Though not overly attractive to insects and garden pests, if spider mites flare up on your crocosmia, apply a spray of insecticidal soap or horticultural oil to knock out the infestation.

Croscosmia are perennial blooming bulbs in the iris family and grow from underground corms. Producing multiple blooms in the summer on long-arching stems, crocosmia flowers in the warm hues of yellow, orange, bright red and deep crimson. In addition to being a good specimen or mass bedding plant, crocosmia are excellent for use in long live cut flower arrangements.

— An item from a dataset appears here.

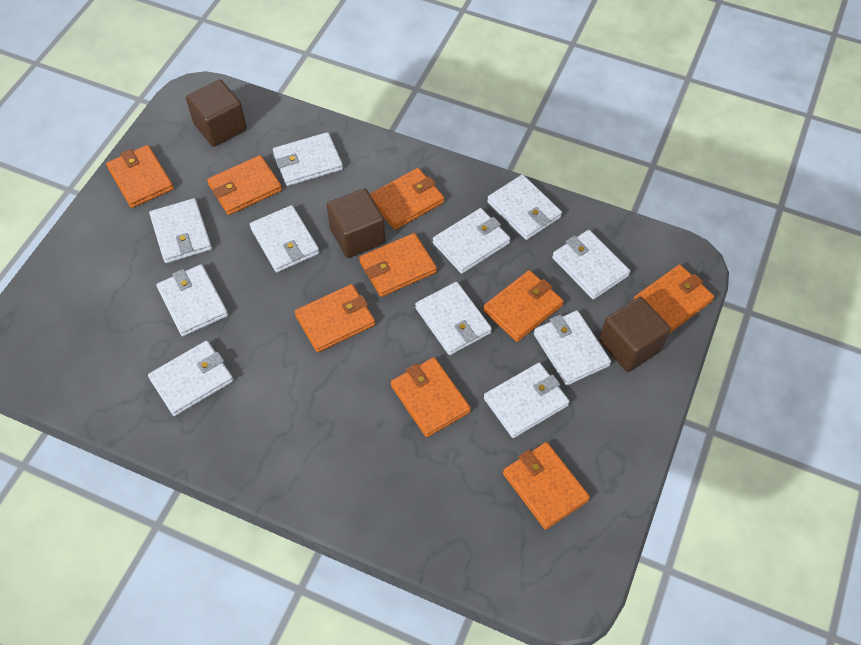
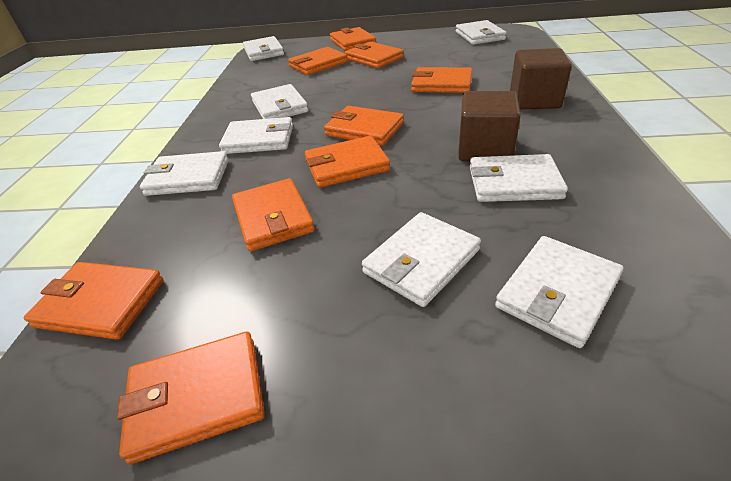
brown cube: [186,79,247,147] [327,188,385,258] [599,297,671,372] = 3 -> [458,91,521,161] [510,48,572,110] = 2
white wallet: [148,341,233,416] [149,198,212,263] [156,264,228,336] [250,205,319,272] [273,132,343,186] [415,282,492,355] [433,208,510,274] [484,363,570,438] [487,175,562,240] [534,311,611,385] [552,230,630,300] = 11 -> [140,151,229,196] [219,117,293,154] [243,36,284,61] [251,84,308,119] [362,212,481,307] [456,20,507,45] [470,154,568,202] [495,236,623,348] = 8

Plant crocosmia corms in a locale with a full sun to partial daily shade exposure. Use your trowel to prepare a well tilled soil bed and nestle the bulbs into the soil two inches deep with the flatish root plate facing down. Cover over with soil and water in well. In USDA zones 5 through 11, crocosmia can overwinter in the ground soil. In colder climate zones dig the corms and store in sand or peat in a cool but frost free protected area until planting out again in the spring.

Water the corms infrequently after planting until green shoots begin to appear. After that, begin a watering regimen to keep the soil surrounding the corms evenly moist throughout the growing season.

Sprinkle a general purpose balanced crystal or granular fertilizer, around the base of the plants in spring and again later in summer. Feed according to the manufacturer's suggestion and water it in well.

Harvest fresh flowers for arrangements by cutting at the base of the stem with clean sharp secateurs. Deadhead prune fading flowers or allow them to dry on the stem as decorative seed pods. In colder climates where crocosmia does not overwinter, cut back above ground foliage after the first hard frost or leave in place over winter and cut it off in very early spring making way for new foliage growth.

Mulch over the corms in winter with an organic material such as shredded bark, compost or leaf mold to protect the corms and prevent moisture loss.